UTC’s Smart City project gets smarter technology

Photo by Dave Flessner / The Center for Urban Informatics and Progress at the University of Tennessee at Chattanooga is studying a stretch of M.L. King Boulevard, including the area shown here in front of the Bessie Smith Cultural Center, to develop ways to limit traffic accidents and improve the movement of cars and pedestrians downtown. UTC is employing the HxGN Connect technology to help combined and display off of its data.
Photo by Dave Flessner / The Center for Urban Informatics and Progress at the University of Tennessee at Chattanooga is studying a stretch of M.L. King Boulevard, including the area shown here in front of the Bessie Smith Cultural Center, to develop ways to limit traffic accidents and improve the movement of cars and pedestrians downtown. UTC is employing the HxGN Connect technology to help combined and display off of its data.

The Smart City technology being tested in Chattanooga is getting even smarter with the aid of technology from a Huntsville, Alabama business that has helped EPB develop parts of its electric grid and fiber optic networks over the past two decades.

The Center for Urban Informatics and Progress (CUIP) at the University of Tennessee at Chattanooga has selected HxGN Connect, real-time incident center developed by Hexagon's Safety, Infrastructure & Geospatial division, to support its Smart City research. The new technology allows for more interaction and sharing of data that UTC researchers are collecting along it Smart Corridor along M.L. King Boulevard.
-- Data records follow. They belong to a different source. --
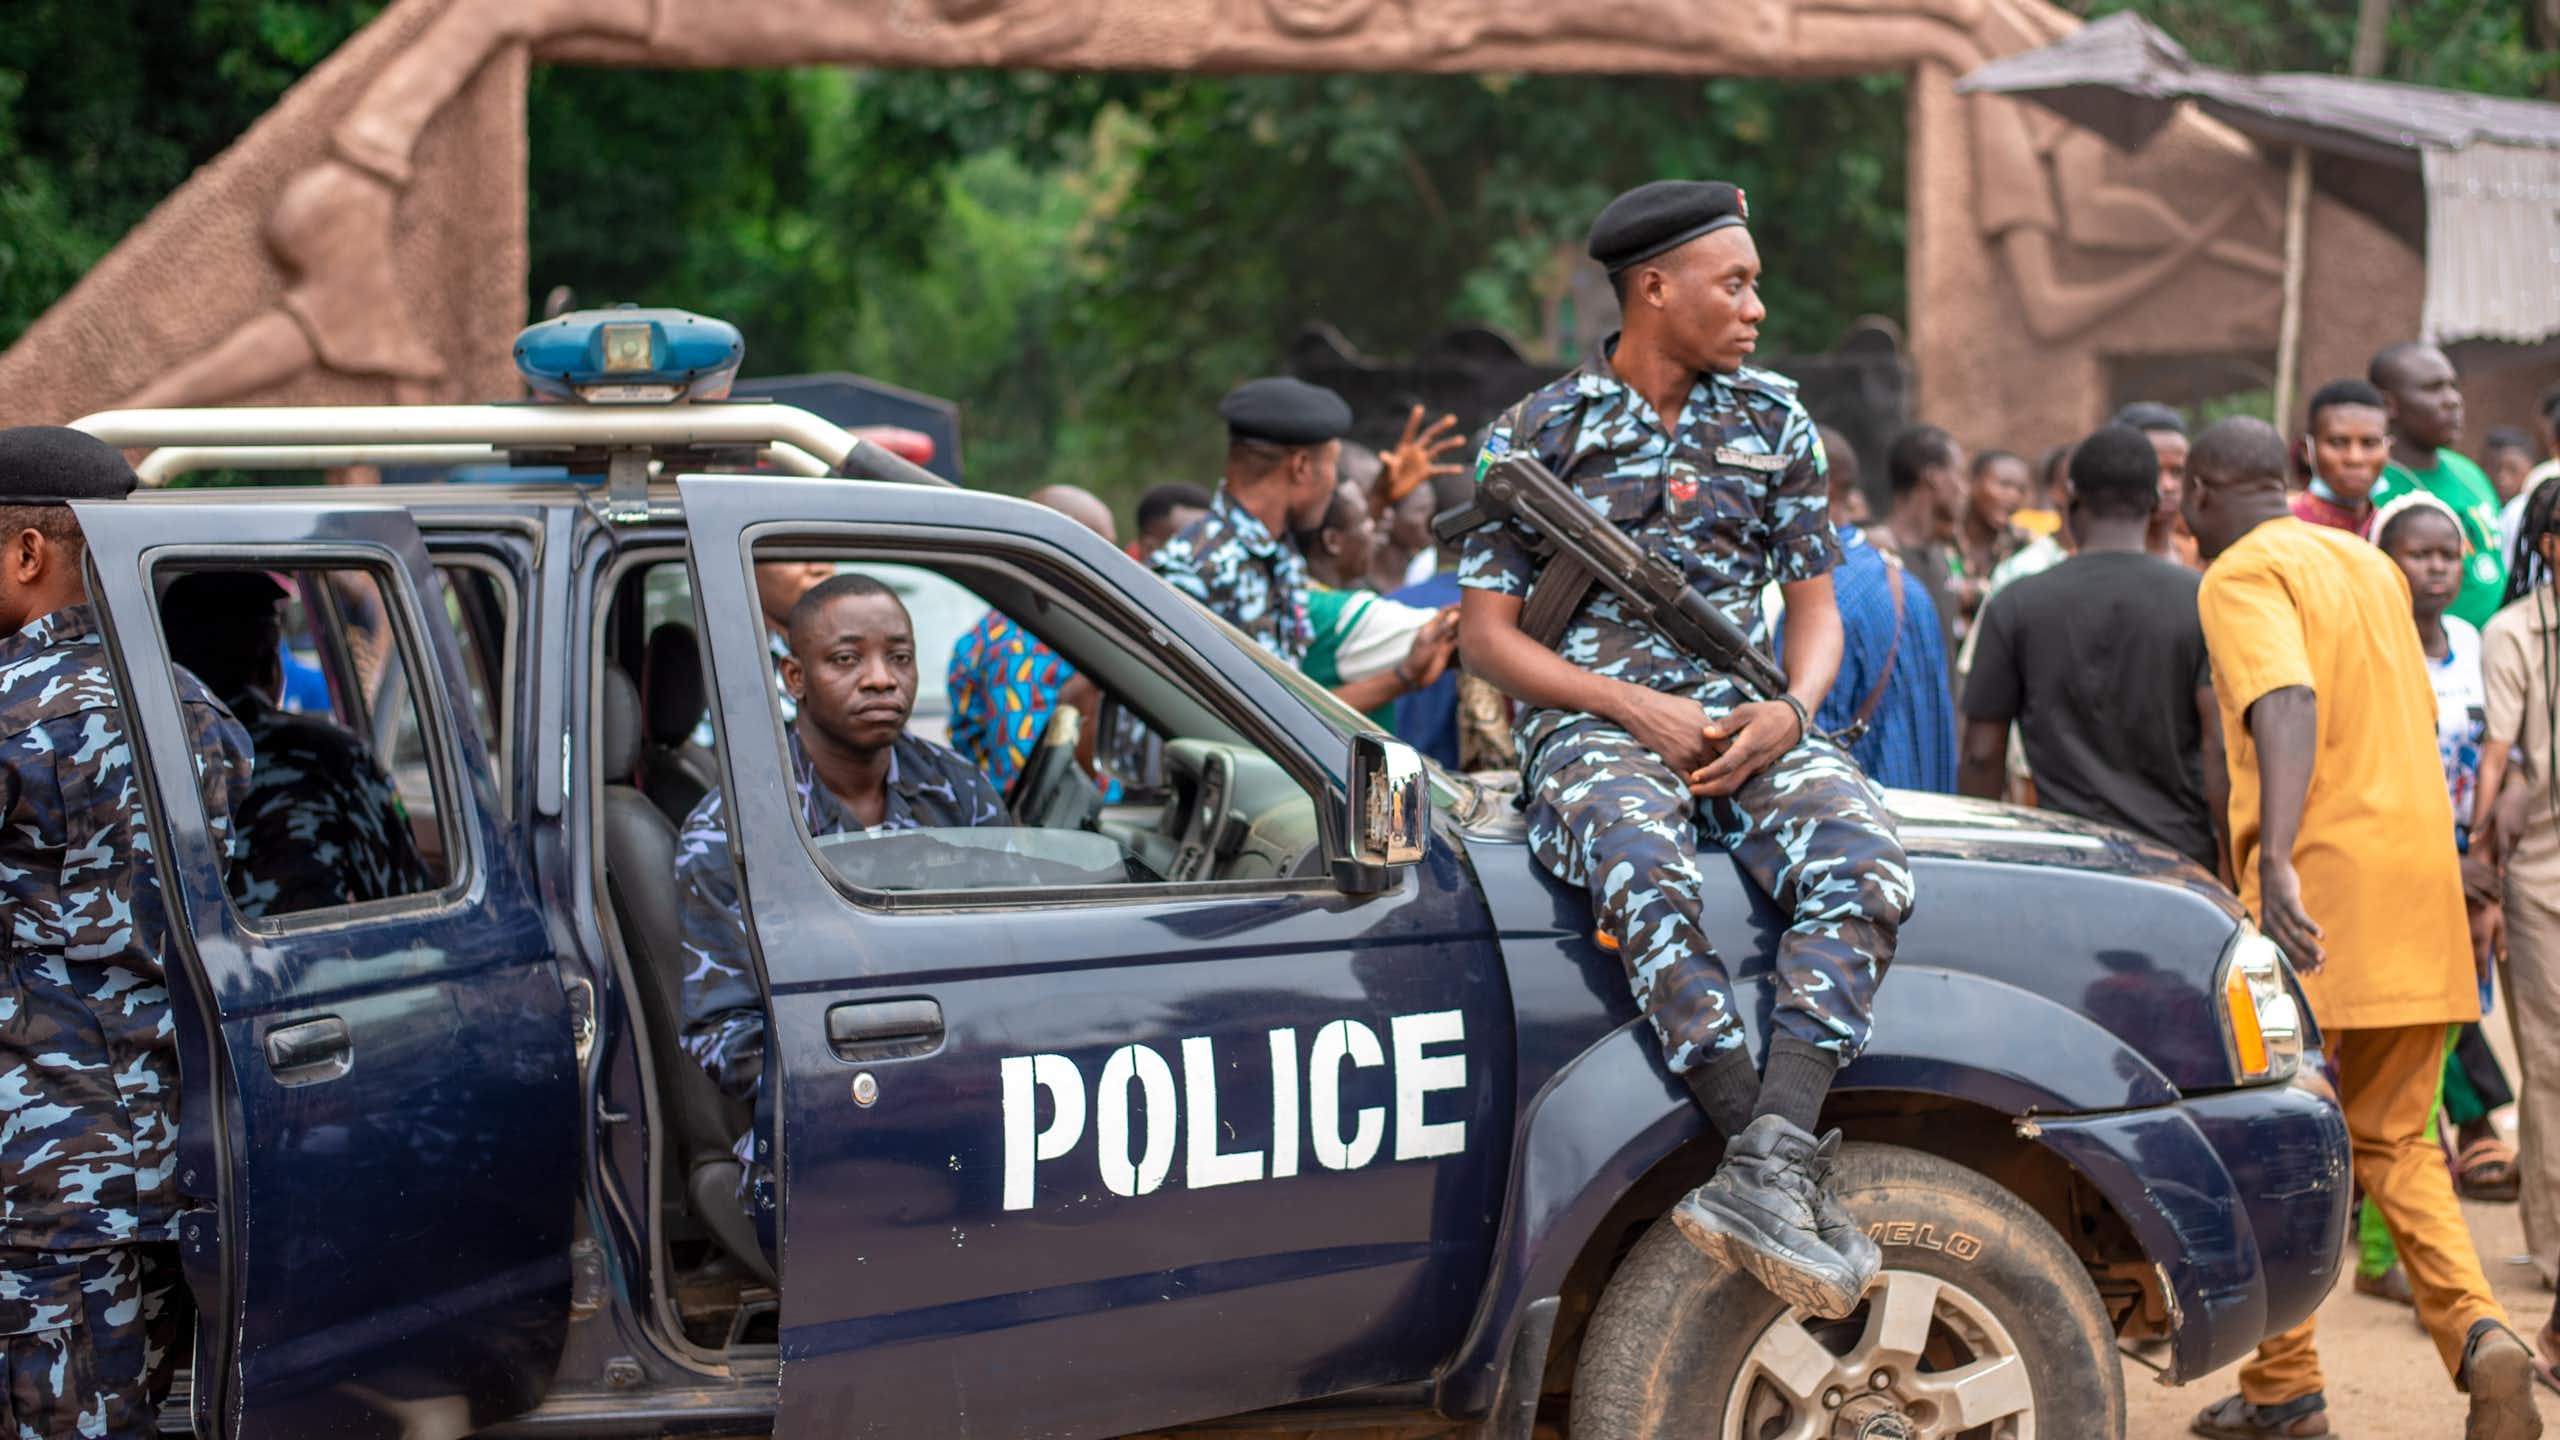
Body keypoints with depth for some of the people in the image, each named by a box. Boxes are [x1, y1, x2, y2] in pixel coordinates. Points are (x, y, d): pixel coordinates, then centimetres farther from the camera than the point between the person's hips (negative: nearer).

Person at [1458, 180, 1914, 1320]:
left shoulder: (1773, 420, 16)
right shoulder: (1537, 434, 6)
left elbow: (1815, 603, 16)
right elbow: (1486, 633, 3)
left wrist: (1790, 710, -7)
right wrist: (1636, 707, -12)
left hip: (1745, 723, 3)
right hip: (1592, 722, -3)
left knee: (1862, 857, -31)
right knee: (1646, 865, -39)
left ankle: (1763, 1173, -42)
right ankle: (1795, 1177, -41)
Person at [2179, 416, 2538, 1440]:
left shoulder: (2243, 573, -5)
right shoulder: (2371, 564, 19)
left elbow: (2285, 704, -23)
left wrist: (2277, 858, -35)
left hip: (2317, 883, -7)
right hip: (2420, 877, 7)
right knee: (2390, 1139, 12)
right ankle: (2478, 1334, -9)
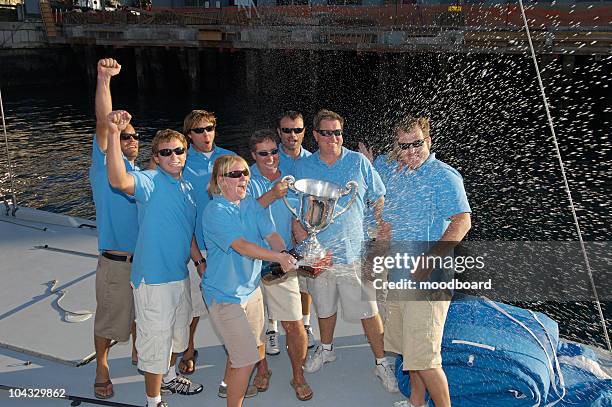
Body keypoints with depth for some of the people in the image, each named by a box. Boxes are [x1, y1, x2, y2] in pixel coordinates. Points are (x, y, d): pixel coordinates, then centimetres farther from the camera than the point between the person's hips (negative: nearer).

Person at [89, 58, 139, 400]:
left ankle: (139, 353, 43)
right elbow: (103, 124, -22)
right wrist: (104, 78, -32)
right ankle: (102, 369, 29)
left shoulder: (143, 173, 11)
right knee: (109, 320, 8)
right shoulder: (105, 164, -8)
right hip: (117, 262, -6)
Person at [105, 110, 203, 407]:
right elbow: (119, 181, -41)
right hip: (154, 278, -8)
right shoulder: (150, 182, -17)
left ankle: (169, 377, 49)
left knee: (177, 333, 26)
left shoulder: (187, 188, 8)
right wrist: (114, 133, -50)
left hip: (180, 274, 8)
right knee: (156, 340, 5)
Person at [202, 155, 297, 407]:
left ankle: (231, 386, 46)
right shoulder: (215, 212, -20)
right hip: (224, 293, -8)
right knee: (246, 358, -6)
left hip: (251, 286, 8)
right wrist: (279, 257, -41)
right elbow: (241, 246, -31)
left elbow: (271, 234, -9)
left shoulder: (252, 204, 2)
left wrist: (284, 255, -30)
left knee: (256, 349, 22)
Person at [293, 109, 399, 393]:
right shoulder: (303, 167, 2)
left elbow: (379, 200, 3)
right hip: (318, 252, 3)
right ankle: (326, 349, 45)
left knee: (368, 311, 1)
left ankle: (382, 363, 19)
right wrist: (300, 233, -8)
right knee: (324, 307, 21)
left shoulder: (359, 162, -3)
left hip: (355, 252, -2)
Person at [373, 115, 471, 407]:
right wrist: (380, 228, 2)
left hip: (426, 277, -8)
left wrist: (428, 262, -25)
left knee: (422, 355, -6)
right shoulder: (392, 173, 11)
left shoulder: (443, 176, -11)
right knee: (408, 346, 20)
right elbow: (381, 205, 23)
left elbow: (462, 222, -20)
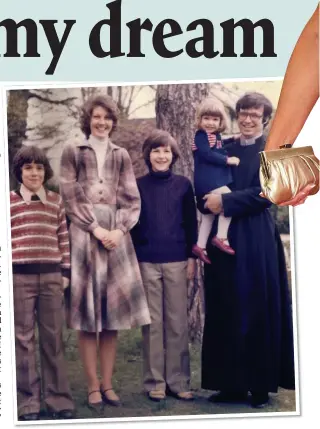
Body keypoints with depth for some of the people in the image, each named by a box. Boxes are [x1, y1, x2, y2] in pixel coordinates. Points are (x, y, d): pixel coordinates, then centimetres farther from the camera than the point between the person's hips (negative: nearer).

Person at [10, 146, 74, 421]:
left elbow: (63, 238, 13)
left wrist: (65, 271, 8)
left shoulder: (56, 200, 11)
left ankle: (59, 399, 14)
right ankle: (28, 402, 10)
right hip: (19, 277, -2)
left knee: (53, 338, 7)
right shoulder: (8, 201, 2)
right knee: (23, 339, 3)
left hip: (51, 276, 3)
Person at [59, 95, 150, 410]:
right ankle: (93, 386, 2)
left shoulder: (121, 156, 13)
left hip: (116, 235, 3)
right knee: (87, 313, -3)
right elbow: (70, 197, -2)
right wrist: (96, 228, -10)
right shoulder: (72, 152, 5)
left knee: (112, 312, 2)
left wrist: (118, 230, -8)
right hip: (83, 234, -3)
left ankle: (107, 383, 10)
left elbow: (132, 200, 8)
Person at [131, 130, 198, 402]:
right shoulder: (138, 186, 5)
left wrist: (192, 257, 2)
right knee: (153, 323, 3)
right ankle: (154, 382, 10)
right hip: (147, 262, 0)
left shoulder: (183, 185, 6)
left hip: (177, 261, 0)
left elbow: (191, 223, 8)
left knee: (178, 323, 2)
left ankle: (178, 381, 10)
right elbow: (132, 225, 6)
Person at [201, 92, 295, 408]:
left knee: (257, 309, 0)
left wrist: (225, 201, -16)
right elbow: (208, 190, 15)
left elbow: (265, 193, -14)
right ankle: (233, 383, 14)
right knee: (227, 311, 6)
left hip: (256, 240, -5)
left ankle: (261, 384, 9)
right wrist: (211, 200, -7)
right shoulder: (225, 150, 14)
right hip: (224, 237, 5)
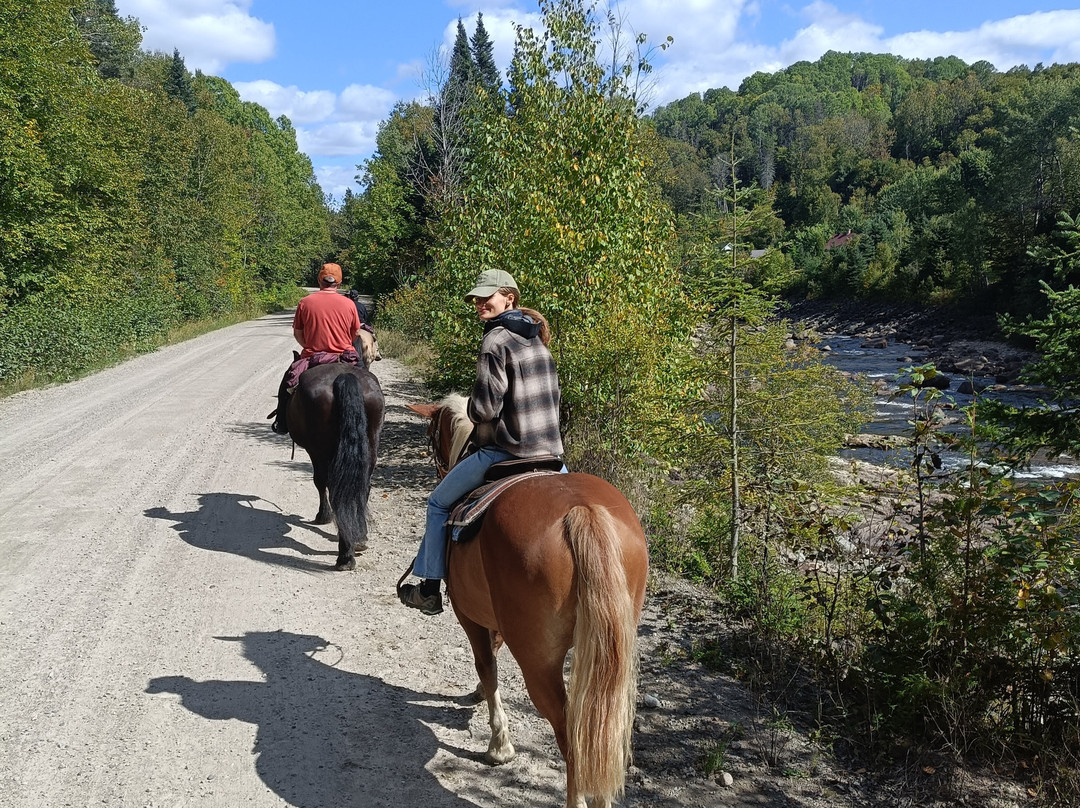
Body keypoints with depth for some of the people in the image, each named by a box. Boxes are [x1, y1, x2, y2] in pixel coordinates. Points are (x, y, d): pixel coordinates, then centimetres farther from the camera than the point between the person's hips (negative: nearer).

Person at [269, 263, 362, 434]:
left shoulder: (305, 302, -5)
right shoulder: (348, 304, -4)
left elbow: (297, 333, 1)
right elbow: (356, 333, 5)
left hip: (311, 356, 0)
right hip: (343, 357, 0)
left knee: (288, 381, 24)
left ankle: (282, 424, 27)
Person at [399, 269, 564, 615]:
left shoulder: (495, 341, -13)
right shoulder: (536, 341, 13)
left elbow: (486, 407, -18)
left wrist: (472, 409, 3)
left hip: (505, 451, -7)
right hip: (551, 449, 7)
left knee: (439, 502, 10)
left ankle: (430, 589, 17)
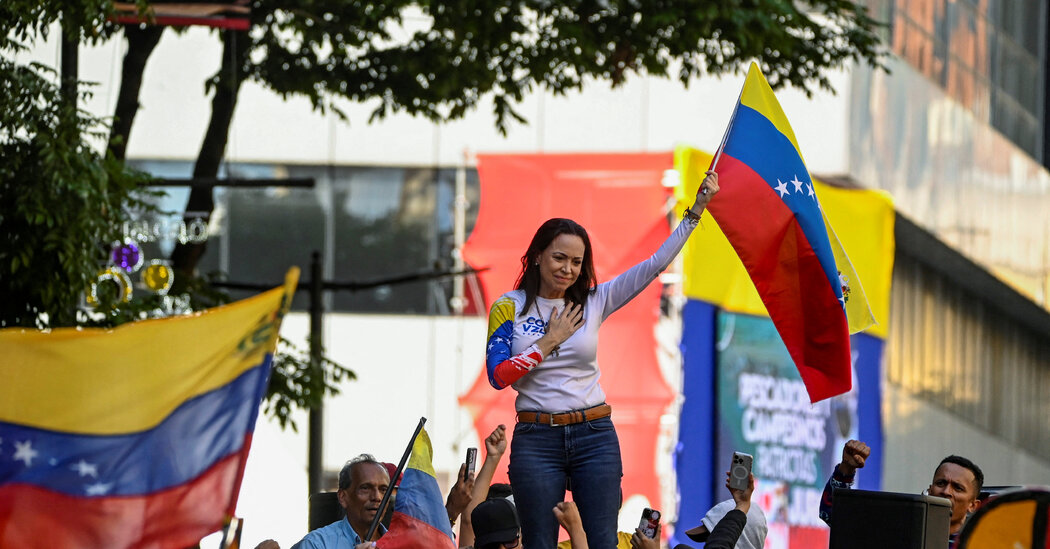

UTC has put up cameras, LIDAR sensors, weather and sounder detectors along a stretch of M.L, King Boulevard to gather data and study traffic and pedestrian patterns in the downtown area to develop better ways of timing traffic lights, moving people and cars quicker and avoiding traffic accidents, where possible.

Mike Baker, Hexagon's project manager for the UTC initiative, said HxGN Connect provides the software to better connect and display all of the real-time data being collected by UTC's Smart City research project to help better use the information in real time and to better analyze the data for changes over time.

Using a machine learning-based model, multisensory data and HxGN Connect, researchers and government organizations can analyze and visualize past accidents and patterns, predict future roadway crashes and coordinate resources to mitigate impacts.

Based on the data collected along the Smart Corridor, CUIP has developed a predictive model that provides a 24-hour forecast that can be used to inform resource planning and deployment. HxGN Connect serves as a conduit for data sharing and collaboration among the involved organizations across the city – from emergency services to the department of transportation – enabling each entity to access the model, see the results and plan ahead.

"Our ultimate goal is reducing response times to traffic incidents and creating safer roadways," Austin Harris, who manages the Smart City and Connected Vehicle testbed, said in an interview. "HxGN Connect allows us to provide that data in a way where multiple entities can collaborate in real-time, with full situational awareness. It has allowed us to really focus on the research, which we know will have a meaningful impact on the people of Chattanooga."

Within HxGN Connect, each organization can view the predictive model and use tools to chat, video conference or create channels for particularly dangerous intersections to plan actions. The objective is to make those intersections much safer for the traveling public.